東北大学らの研究グループは、磁性強誘電体において「熱の整流効果」を初めて観測した。この性質を用いると、電場や磁場によって熱が通りやすい方向を自在に切り替えることが可能となる。
東北大学金属材料研究所の小野瀬佳文教授や東京大学大学院総合文化研究科大学院生で東北大特別研究学生の廣金優二氏(現在は日立金属)らによる研究グループは2020年9月、磁性強誘電体において「熱の整流効果」を初めて観測したと発表した。この性質を用いると、電場や磁場によって熱が通りやすい方向を自在に切り替えることが可能となる。

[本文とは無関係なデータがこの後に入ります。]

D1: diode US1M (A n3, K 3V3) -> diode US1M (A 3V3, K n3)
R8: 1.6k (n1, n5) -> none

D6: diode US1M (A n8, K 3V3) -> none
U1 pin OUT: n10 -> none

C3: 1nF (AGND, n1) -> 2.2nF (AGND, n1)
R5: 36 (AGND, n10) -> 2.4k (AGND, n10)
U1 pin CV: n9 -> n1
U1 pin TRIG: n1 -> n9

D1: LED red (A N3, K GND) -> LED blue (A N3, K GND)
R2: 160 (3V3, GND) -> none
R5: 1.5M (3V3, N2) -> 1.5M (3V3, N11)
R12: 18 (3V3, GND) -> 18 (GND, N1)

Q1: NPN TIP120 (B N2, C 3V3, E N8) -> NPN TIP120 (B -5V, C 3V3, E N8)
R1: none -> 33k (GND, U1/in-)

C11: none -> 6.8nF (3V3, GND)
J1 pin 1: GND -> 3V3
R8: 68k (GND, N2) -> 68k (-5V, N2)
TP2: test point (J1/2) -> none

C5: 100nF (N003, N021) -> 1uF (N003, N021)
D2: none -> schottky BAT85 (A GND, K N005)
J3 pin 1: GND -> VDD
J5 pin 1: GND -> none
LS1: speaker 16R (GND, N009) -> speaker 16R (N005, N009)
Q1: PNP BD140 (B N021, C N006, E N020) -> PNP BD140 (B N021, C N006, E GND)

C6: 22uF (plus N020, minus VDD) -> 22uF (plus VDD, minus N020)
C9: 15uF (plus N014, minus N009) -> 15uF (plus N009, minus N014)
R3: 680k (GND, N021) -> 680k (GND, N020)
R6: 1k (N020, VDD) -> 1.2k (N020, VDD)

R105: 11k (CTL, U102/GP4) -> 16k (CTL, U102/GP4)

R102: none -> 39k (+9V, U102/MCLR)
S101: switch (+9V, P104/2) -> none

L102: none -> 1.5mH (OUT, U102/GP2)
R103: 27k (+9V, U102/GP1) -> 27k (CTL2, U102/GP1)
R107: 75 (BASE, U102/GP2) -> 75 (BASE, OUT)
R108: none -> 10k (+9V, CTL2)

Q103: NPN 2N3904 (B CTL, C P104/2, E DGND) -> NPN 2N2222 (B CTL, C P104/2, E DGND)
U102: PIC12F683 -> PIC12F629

熱の整流効果はこれまで、2つの物質が接合する界面などで観測されていた。一様な物質で観測されたのは今回が初めてという。具体的には、マルチフェロイクスと呼ばれる磁性強誘電体「TbMnO3」において、電気分極(電気双極子の平均)と磁化(磁気モーメントの平均)が垂直の状態にあるとき、両方に垂直方向で熱の流れが現れることを観測した。
こうした熱流の整流効果は、電気分極や磁化の符号に依存しているという。例えば、電場を印加して電気分極を反転すると、熱流が通りやすい方向は逆になる。